WHAT IS BEING ASKED –
Retype the data lines verbatim, beginning at the line that contains "class: Insecta" and stopping after the line that contains "common name: Blue skimmer".

Data excerpts:
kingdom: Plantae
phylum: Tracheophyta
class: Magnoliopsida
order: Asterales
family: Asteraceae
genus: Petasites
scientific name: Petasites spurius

==

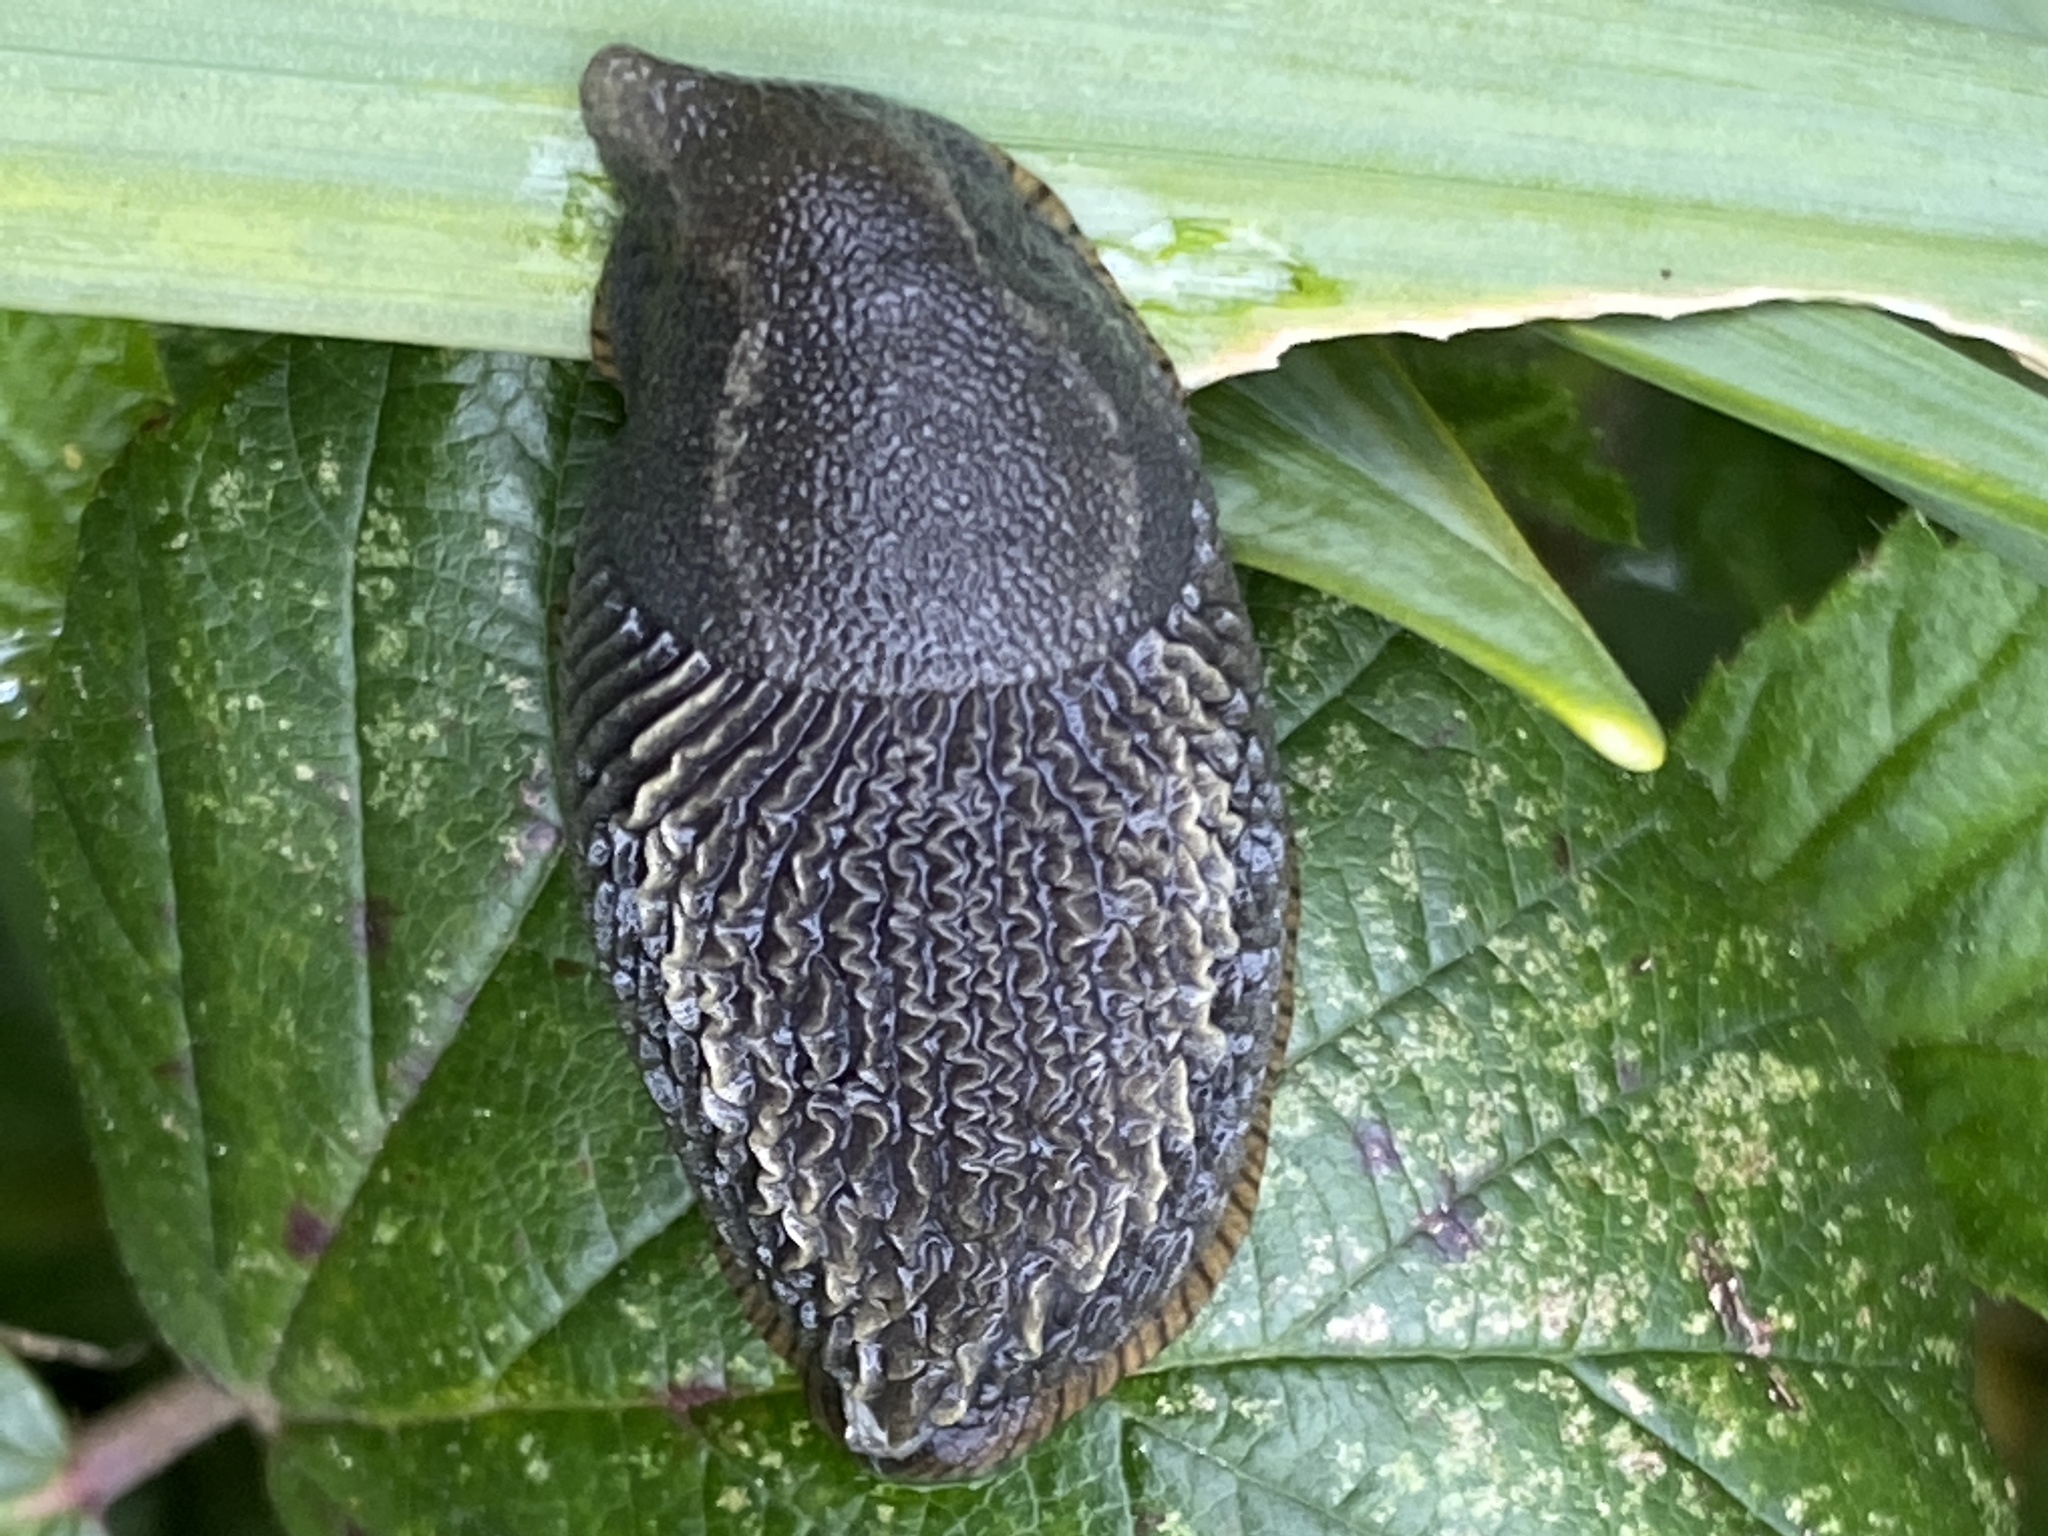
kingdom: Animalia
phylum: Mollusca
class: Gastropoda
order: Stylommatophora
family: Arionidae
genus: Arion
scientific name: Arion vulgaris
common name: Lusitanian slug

--

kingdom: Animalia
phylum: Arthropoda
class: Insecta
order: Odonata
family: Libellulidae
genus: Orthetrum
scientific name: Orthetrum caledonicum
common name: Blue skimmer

EXERCISE RESPONSE –
class: Insecta
order: Odonata
family: Libellulidae
genus: Orthetrum
scientific name: Orthetrum caledonicum
common name: Blue skimmer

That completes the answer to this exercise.